Le contrôle des flux migratoires par l’UE au-delà de ses frontières

Traduction de Camille Nore

« Toute personne est libre de quitter n’importe quel pays, y compris le sien »
Article 12.2 du Pacte  International relatif aux Droits Civils et Politiques.

L’Europe étend le contrôle aux frontières vers le sud.

Afin d’améliorer l’efficacité du combat contre l’immigration illégale en provenance des pays sub-sahariens, l’Europe a entrepris un programme agressif en la matière en coopération avec les Etats bordant la Méditerranée et par la suite avec les pays sahéliens. Le but étant de réduire les mouvements migratoires dans la région du Sahara, mais cela est trop souvent fait sans respecter les droits de l’Homme.
Depuis 2001, les représentants des pays méditerranéens (l’Algérie, la Lybie, le Maroc, la Mauritanie et la Tunisie au sud, l’Espagne, la France, l’Italie, Malte et le Portugal au nord) sont « parvenus à un accord » quant à la gestion des flux migratoires entre l’Afrique et l’Europe. Les résultats de ces accords sont clairement favorables à l’Europe qui étend son contrôle vers le sud.
Le durcissement de la politique de migration dans les Etats d’Afrique du Nord a été confirmé lors de la Conférence Ministérielle sur la Migration en Méditerranée Occidentale (Tunis, Octobre 2002). Alors que ces mesures ne concernaient initialement que les contrôles des côtes méditerranéennes et atlantiques, elles s’étendent maintenant à quelques Etats du Sahel.
L’Europe s’est dotée de ressources matérielles et financières lui permettant d’assurer le contrôle de ses frontières et au-delà, grâce à la création de plusieurs programmes tel que le SIVE (Système Intégré de Surveillance Extérieur) en 1998, système de surveillance électronique des côtes sud espagnoles, Frontex en 2004, pour la gestion des opérations aux frontières externes de l’Union Européenne ou le programme Sahamed géré par l’Italie depuis Mars 2010. De plus, plusieurs accords inter-Etats ont été conclus entre des Etats européens et nord africains. Ces mesures ne répondent pas aux questions concernant l’immigration, le contrôle aux frontières et surtout le respect des droits de l’Homme : elles déplacent simplement le problème ailleurs, hors de vue des citoyens européens.
Les migrants voyageant vers l’Europe font face à beaucoup de dangers pendant leur voyage et n’ont aucune protection. Ces voyages peuvent avoir des conséquences psychologiques et physiques. Les migrants sont souvent retenus en camp de détention pour un temps allant de quelques jours à plusieurs mois. Pendant cette période il y a eu des preuves de violation des droits de l’Homme de manière répétée. Les migrants, détenus dans des conditions inacceptables, n’ont pas accès à l’information, ne peuvent pas parler à un avocat et sont ensuite renvoyés sans pouvoir récupérer leurs biens ou leur argent. Ils subissent quelque fois des actes dégradants comme la torture ou le viol. Les réfugiés voient quelque fois leurs papiers déchirés par la police et les demandeurs d’asile ne voient jamais leurs droits respectés, au dépend du droit international. Ce mépris continu envers les droits de l’Homme a a été dénoncé par beaucoup d’organisations telles qu’Amnesty International ou Human Rights Watch.
De plus, ce phénomène migratoire est une source importante de revenu à la fois pour les compagnies aériennes (et autres acteurs privés) et pour les agents de l’Etat qui ont établi un système d’impôts en totale illégalité dépouillant les migrants de leurs modestes ressources financières (les officiers de police demandent de l’argent aux migrants dans de nombreux « check points »).

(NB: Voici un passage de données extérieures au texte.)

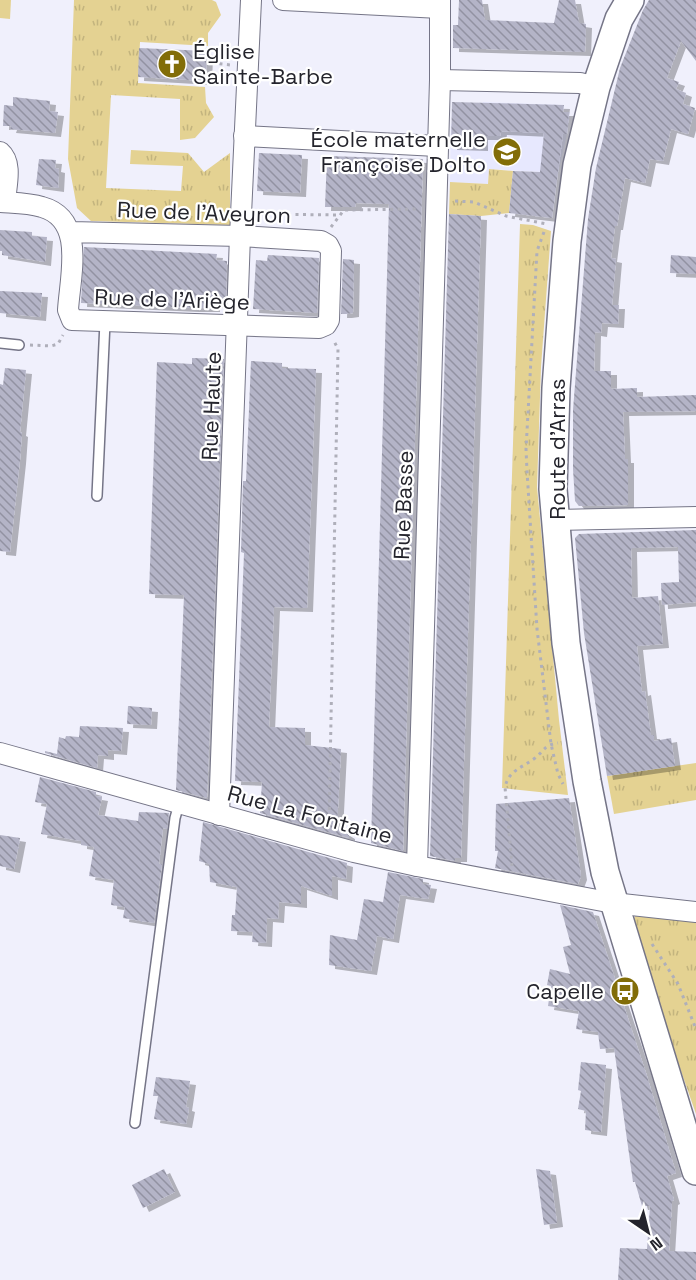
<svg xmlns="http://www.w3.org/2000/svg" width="696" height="1280" font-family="'Space Grotesk',sans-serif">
<defs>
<pattern id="grass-tufts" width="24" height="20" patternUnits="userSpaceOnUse" patternTransform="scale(1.5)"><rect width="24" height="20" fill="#e4d292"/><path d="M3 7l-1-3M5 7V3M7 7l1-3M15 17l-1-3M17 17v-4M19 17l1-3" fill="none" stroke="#c3b47e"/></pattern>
<pattern id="building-back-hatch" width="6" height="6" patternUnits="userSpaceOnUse" patternTransform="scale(1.5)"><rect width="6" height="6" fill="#b4b4c7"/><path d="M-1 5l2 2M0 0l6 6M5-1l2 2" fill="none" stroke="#9292a2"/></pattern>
<filter id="shadow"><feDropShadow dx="6" dy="4" stdDeviation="0" flood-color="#0004"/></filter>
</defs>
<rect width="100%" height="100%" fill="#f0f0fc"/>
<path fill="#e7e8fe" d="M483 102 564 105 563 112H570L567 134 558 173 489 169 488 184 450 182 451 124 482 125Z"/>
<g fill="url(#grass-tufts)">
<path d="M74 0H212L216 2 221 15 208 33V46L140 42 138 83 205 87 206 103 214 117 195 138 180 140V99L111 95 106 188 181 191 183 166 130 164 131 150 188 153 204 172 230 153V225L91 221 77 208 68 159Z"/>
<path d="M489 169 513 171 509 213 481 216 449 214 450 182 488 184Z"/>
<path d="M520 224 533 225 551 231 541 367 537 487 559 720 568 795 502 788Z"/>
<path d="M696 763V800L614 814 607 776Z"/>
<path d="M635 916 696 922V1114L631 928Z"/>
</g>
<path fill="#e4d292" d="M0 0H11L10 19 0 18Z"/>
<g fill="url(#building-back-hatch)" filter="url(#shadow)">
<path d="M459 0H482L485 20 554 23 559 0H575L579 23 586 24 585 52 453 48V25H458Z"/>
<path d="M649 0H696V61L681 41 667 78 679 82 676 89 686 93 683 104 695 108 688 134 671 129 663 161 650 159 645 183 625 178 617 226H615L611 258 616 259 612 305H619L618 324 602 323 601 333 595 332 594 371H611V389L637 388V397L696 395V411L623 412 625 459H628V505L579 506 575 501 573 469V410L588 219 596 168 620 68 643 10Z"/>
<path d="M139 48 207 51 206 81 138 77Z"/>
<path d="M13 97 50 101 49 111 58 112 55 133 10 129 11 126H3L4 105 13 106Z"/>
<path d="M452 102 564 105 563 112H569L567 134H563L552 218 509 213 513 171 540 172 544 133 501 131 500 136H482V147L451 146Z"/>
<path d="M259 153 302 155 300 193 257 191Z"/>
<path d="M327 156 423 159 403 851 371 843 389 204 356 203 355 207H325Z"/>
<path d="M39 159 56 160 55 168 59 169 58 188 36 185Z"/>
<path d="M449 214 481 216 461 858H455V861L430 856Z"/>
<path d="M0 230 32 232V236L47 237 45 262 2 255V251H0Z"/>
<path d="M84 247 217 254 216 260 227 261 226 304H214V308H193L81 303Z"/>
<path d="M268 255 319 258 317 313 253 309 256 260 267 261Z"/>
<path d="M671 255 696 257V274L670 273Z"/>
<path d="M343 259 354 260 353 313 346 314H341Z"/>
<path d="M0 291 42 293 40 317 0 313Z"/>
<path d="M192 358 224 359 207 798 176 790 184 595 149 594 157 362 192 364Z"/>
<path d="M251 361 282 363V368L316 369 307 608 274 607 269 727 305 728V745L341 749 337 828 349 835V838L260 813 262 782 235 781 244 553 241 552 243 481H246Z"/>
<path d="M5 368 26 370 20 432 22 433 20 460 10 552 0 551V384L3 385Z"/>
<path d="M696 530V602L662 605 661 583 679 582 678 547 631 548 632 598 658 596 663 644 637 646 642 692 645 691 651 735H654V741L671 738 675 766 607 776 584 633 575 538 579 534Z"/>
<path d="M128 706 152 708 151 725 127 724Z"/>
<path d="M80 726 123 728 121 751 108 750V756L98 755 97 768 45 753V751L57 754 59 737 65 739 66 736 79 737Z"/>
<path d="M40 777 96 792V796L102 797 98 815 138 821 139 812 169 813 167 829 163 828 159 864H162L154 923 123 918 125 907 111 905 114 880 89 876 94 847 81 845V841L41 834 47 804 35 802Z"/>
<path d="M569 798 581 876 578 884 495 868 498 851H495L496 804Z"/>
<path d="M203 822 347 863 346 879 332 876V896L301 886V904L279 902 278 919 267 918 266 943 252 942 253 932 231 931 232 915H235L237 887 210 882 209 864 199 861Z"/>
<path d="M0 835 20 838 14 869 0 866Z"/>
<path d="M388 872 423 879V884L431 885 428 899 400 895 393 939 377 936 371 971 329 965 330 935 357 940 364 899 383 902Z"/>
<path d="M560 905 593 912 646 1073 676 1173 667 1176 674 1200 672 1201 669 1251 696 1252V1280H618L620 1248 647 1249 650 1206H642L635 1182H633L614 1048 600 1049 598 1032 576 1029 579 1011 548 1006 551 986 547 985 550 969 570 974 563 947 571 945Z"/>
<path d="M581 1062 606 1065 601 1132 585 1130 586 1111 578 1109 581 1091 578 1090Z"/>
<path d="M156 1077 190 1081 186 1107 189 1108 186 1124 154 1119 158 1096H153Z"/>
<path d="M164 1169 175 1192 143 1208 132 1185Z"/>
<path d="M536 1169 550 1171 557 1223 544 1225Z"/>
</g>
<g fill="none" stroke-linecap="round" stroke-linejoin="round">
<g stroke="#757587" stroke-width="12">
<g id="lane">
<path d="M0 343 19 345"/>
<path d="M97 496 105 322"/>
<path d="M135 1123 175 818 179 804"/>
</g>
</g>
<g stroke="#757587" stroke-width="22">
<g id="street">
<path d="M283 0 440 8"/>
<path d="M440 80 580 83 596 87"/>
<path d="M244 136 437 146"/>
<path d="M0 152C13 163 6 186 5 202"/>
<path d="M0 202C13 203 29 203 42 207 86 219 70 276 68 310L72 320 319 328 326 325 329 320 331 251 328 245 321 241 240 236 71 232"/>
<path d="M556 520 696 517"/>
<path d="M0 753 354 852 417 866 613 903 696 912"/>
<path d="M219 815 240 236 251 0"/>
<path d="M417 866 440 80V0"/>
</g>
</g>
<g stroke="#757587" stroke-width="30">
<path id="secondary" d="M630 0 619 19 596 87 577 165 567 241 556 388 553 489 566 643 587 781 605 872 696 1171"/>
</g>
<g stroke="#afafba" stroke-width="3" stroke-dasharray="3 4.5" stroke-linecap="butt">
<path d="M212 63 231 65"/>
<path d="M455 201 474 202 506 216 547 224"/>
<path d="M258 214 340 215"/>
<path d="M331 227 344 210 418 209"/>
<path d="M544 232 537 251 526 449 527 471 537 629 551 744 558 774 563 784"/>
<path d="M30 345 51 346 58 344 63 335"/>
<path d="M329 825 338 349 334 341"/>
<path d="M512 866 505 787C509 770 522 768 535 758 545 750 544 745 558 743"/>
<path d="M652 944 678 984 696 1029"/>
</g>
<use href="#lane" stroke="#fff" stroke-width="9"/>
<use href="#street" stroke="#fff" stroke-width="20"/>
<use href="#secondary" stroke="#fff" stroke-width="27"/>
</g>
<defs>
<g id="church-disc" transform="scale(1.5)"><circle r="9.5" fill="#826d08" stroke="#fff"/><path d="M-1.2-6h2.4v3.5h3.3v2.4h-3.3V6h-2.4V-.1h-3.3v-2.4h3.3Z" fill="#fff"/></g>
<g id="school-disc" transform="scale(1.5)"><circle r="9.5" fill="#826d08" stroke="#fff"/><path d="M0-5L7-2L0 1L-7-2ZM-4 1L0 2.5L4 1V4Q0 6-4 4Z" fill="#fff"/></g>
<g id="bus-disc" transform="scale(1.5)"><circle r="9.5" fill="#826d08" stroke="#fff"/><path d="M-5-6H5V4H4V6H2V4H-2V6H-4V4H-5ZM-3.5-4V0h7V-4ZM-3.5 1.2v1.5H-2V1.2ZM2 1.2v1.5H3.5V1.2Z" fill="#fff"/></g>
</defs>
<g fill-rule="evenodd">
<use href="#church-disc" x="172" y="64"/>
<use href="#school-disc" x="507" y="152"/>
<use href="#bus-disc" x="625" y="991"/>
</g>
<g text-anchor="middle" stroke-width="4.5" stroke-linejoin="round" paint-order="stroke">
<g font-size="22" fill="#24242c" stroke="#fff" text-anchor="end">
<text x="193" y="59" text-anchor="start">Église<tspan x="193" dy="25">Sainte-Barbe</tspan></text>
<text x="486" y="147">École maternelle<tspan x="486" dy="25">Françoise Dolto</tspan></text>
<text x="604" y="999">Capelle</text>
</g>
<g font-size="22" fill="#24242c" stroke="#fff">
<text transform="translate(204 212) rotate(2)" y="8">Rue de l'Aveyron</text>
<text transform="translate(172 299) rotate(2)" y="8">Rue de l'Ariège</text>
<text transform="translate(211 406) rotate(-88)" y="8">Rue Haute</text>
<text transform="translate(557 449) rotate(-90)" y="8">Route d'Arras</text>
<text transform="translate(403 505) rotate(-88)" y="8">Rue Basse</text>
<text transform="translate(310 814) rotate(15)" y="8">Rue La Fontaine</text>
</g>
</g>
<g transform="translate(648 1232) rotate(145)" stroke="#ffffff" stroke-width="4.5" paint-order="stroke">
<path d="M0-4.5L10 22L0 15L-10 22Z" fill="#24242c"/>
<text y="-9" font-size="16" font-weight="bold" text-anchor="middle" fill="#24242c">N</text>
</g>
</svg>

Alternatives Européennes préconise la création d’une collaboration meilleure, plus juste et mieux structurée entre l’Union Européenne et les pays tiers dans la zone des contrôles aux frontières et qui prendra efficacement en compte les droits des immigrants.

Plus d’informations :

Migreurop, Aux frontières de l'Europe, contrôles, enfermements, expulsions.
http://www.migreurop.org/IMG/pdf/Migreurop-2010-FR.pdf

Frontex: le film (avec le camp no border de Lesbos 2009)
http://www.youtube.com/watch?v=kOuFo5egBqE&feature=related


[1]Les pays sahéliens font habituellement référence: au Sénégal, à la Mauritanie, au Niger, au Burkina Faso, au Tchad, au Soudan, au Cap Vert, et quelque fois à Djibouti, à l’Ethiopie, à l’Erythrée, à la Somalie et au Kenya.